[Excerpt]
⁂
The U.S. Food and Drug Administration has approved ocrelizumab, a new drug to treat adult patients with relapsing forms of multiple sclerosis (MS) and primary progressive multiple sclerosis (PPMS). This is the first drug approved by the FDA for PPMS. Marketed under the name Ocrevus, the drug is an intravenous infusion given by a health-care professional.
“Multiple sclerosis can have a profound impact on a person’s life,” said Billy Dunn, M.D., director of the Division of Neurology Products in the FDA’s Center for Drug Evaluation and Research. “This therapy not only provides another treatment option for those with relapsing MS, but for the first time provides an approved therapy for those with primary progressive MS.”
MS is a chronic, inflammatory, autoimmune disease of the central nervous system that disrupts communication between the brain and other parts of the body. It is among the most common causes of neurological disability in young adults and occurs more frequently in women than men. For most people with MS, episodes of worsening function (relapses) are initially followed by recovery periods (remissions). Over time, recovery may be incomplete, leading to progressive decline in function and increased disability. Most people experience their first symptoms of MS between the ages of 20 and 40.
PPMS is characterized by steadily worsening function from the onset of symptoms, often without early relapses or remissions. The U.S. Centers for Disease Control and Prevention estimates that approximately 15 percent of patients with MS have PPMS.
⁂
[Required work] Return the passage from the drug approval news item word for word, beginning at the words "MS is a chronic, inflammatory, autoimmune" and stopping after "MS have PPMS.". The material after this point was gathered from a different source.

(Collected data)
⁂
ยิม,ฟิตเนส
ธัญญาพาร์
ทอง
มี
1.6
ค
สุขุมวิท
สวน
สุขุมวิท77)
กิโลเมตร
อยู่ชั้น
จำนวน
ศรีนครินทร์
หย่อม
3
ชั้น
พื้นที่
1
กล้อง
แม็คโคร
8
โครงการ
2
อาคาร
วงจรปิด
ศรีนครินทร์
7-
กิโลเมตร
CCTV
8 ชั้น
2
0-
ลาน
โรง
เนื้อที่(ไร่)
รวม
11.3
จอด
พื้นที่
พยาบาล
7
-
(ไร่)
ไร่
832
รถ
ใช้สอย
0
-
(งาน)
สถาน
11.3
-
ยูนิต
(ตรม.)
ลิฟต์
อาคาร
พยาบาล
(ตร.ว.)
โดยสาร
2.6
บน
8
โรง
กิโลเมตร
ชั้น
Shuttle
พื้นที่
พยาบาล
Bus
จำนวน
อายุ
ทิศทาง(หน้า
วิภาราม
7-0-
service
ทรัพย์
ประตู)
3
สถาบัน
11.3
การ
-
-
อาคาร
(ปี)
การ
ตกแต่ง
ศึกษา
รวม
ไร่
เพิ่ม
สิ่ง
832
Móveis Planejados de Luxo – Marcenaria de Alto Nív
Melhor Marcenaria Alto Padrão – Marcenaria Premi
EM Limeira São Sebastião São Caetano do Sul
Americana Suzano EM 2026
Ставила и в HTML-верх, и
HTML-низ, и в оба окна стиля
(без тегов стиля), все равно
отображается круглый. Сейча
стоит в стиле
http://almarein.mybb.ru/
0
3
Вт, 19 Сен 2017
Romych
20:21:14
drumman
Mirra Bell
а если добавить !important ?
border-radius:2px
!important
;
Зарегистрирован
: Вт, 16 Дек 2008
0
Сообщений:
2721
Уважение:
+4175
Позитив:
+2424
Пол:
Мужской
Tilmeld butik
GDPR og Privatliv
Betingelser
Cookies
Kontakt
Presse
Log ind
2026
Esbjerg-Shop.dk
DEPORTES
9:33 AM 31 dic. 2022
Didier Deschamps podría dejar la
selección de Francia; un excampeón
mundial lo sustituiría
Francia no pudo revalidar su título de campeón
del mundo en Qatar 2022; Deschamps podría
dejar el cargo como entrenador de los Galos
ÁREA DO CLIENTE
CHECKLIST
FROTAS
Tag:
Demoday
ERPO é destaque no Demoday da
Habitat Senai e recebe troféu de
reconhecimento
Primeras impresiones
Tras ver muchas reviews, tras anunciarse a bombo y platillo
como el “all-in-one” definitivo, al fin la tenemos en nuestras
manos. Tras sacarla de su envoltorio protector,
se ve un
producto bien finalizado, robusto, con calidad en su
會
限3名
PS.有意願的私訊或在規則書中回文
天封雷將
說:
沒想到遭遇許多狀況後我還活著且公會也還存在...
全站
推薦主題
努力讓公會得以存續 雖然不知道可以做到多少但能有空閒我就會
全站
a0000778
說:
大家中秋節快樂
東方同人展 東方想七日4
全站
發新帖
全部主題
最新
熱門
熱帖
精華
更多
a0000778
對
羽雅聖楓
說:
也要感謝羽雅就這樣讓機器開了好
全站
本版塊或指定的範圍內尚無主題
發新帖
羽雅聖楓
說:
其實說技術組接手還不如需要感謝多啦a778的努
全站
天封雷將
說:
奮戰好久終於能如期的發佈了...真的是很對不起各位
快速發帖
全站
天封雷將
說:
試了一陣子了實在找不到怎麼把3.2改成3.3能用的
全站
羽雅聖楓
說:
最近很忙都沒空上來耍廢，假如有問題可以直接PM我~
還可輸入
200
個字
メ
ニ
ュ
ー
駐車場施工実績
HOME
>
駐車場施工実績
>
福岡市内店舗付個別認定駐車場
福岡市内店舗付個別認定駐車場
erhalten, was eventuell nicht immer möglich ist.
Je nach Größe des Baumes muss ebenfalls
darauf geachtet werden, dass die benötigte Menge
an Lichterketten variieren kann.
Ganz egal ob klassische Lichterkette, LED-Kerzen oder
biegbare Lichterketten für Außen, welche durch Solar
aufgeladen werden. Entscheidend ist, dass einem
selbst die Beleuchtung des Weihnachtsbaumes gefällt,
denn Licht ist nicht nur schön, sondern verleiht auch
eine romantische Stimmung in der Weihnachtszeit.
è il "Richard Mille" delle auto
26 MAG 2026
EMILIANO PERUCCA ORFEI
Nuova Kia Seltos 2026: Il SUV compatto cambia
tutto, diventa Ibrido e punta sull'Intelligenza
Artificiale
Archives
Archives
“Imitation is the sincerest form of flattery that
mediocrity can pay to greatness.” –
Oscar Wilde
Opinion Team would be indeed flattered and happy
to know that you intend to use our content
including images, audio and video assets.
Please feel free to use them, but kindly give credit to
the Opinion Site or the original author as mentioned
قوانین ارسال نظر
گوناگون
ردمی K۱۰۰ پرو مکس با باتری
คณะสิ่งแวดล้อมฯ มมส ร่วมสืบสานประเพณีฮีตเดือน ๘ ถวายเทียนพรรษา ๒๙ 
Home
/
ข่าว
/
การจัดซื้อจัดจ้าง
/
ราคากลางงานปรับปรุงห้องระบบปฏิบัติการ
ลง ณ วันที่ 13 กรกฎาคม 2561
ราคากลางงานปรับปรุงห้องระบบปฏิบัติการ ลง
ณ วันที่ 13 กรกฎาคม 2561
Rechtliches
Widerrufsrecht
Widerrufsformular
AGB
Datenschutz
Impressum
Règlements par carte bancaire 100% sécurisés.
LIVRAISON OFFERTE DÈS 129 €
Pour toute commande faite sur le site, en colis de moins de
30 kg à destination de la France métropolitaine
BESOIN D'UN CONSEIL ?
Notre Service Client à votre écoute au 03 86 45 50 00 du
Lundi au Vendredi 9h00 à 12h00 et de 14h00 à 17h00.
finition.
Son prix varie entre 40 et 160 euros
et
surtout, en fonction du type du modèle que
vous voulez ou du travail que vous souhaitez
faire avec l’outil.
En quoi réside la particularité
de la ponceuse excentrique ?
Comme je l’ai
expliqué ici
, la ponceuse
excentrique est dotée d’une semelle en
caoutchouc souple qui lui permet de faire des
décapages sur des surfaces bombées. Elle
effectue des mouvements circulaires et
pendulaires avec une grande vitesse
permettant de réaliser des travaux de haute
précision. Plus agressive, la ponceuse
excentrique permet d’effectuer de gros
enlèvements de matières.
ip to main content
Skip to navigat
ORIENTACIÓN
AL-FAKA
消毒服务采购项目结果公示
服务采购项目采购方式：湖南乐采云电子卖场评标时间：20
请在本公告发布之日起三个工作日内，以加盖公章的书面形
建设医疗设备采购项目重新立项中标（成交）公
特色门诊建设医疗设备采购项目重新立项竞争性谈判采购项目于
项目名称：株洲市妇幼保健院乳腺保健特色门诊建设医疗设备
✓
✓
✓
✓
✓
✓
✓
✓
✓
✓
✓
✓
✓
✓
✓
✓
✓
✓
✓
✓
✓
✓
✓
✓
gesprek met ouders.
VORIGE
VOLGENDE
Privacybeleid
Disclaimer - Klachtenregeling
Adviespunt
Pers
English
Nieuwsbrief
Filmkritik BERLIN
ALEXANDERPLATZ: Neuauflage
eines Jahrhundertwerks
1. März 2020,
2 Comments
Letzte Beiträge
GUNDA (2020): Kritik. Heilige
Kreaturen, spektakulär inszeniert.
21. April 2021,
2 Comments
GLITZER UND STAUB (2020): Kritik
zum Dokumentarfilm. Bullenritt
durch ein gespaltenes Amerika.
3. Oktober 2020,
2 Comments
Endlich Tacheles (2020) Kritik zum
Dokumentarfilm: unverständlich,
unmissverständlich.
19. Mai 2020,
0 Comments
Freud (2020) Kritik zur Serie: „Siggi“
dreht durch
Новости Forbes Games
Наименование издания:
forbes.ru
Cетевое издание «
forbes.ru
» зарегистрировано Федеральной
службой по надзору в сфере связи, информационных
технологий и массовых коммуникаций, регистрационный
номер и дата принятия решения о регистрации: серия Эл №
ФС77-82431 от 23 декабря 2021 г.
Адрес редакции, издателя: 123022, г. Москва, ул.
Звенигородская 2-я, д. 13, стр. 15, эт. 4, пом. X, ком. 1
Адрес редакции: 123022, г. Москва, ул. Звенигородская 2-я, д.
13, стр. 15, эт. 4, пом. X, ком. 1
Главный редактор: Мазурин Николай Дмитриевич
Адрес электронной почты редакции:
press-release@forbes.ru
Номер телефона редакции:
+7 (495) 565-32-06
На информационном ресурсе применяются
⁂
[Written solution]
MS is a chronic, inflammatory, autoimmune disease of the central nervous system that disrupts communication between the brain and other parts of the body. It is among the most common causes of neurological disability in young adults and occurs more frequently in women than men. For most people with MS, episodes of worsening function (relapses) are initially followed by recovery periods (remissions). Over time, recovery may be incomplete, leading to progressive decline in function and increased disability. Most people experience their first symptoms of MS between the ages of 20 and 40.
PPMS is characterized by steadily worsening function from the onset of symptoms, often without early relapses or remissions. The U.S. Centers for Disease Control and Prevention estimates that approximately 15 percent of patients with MS have PPMS.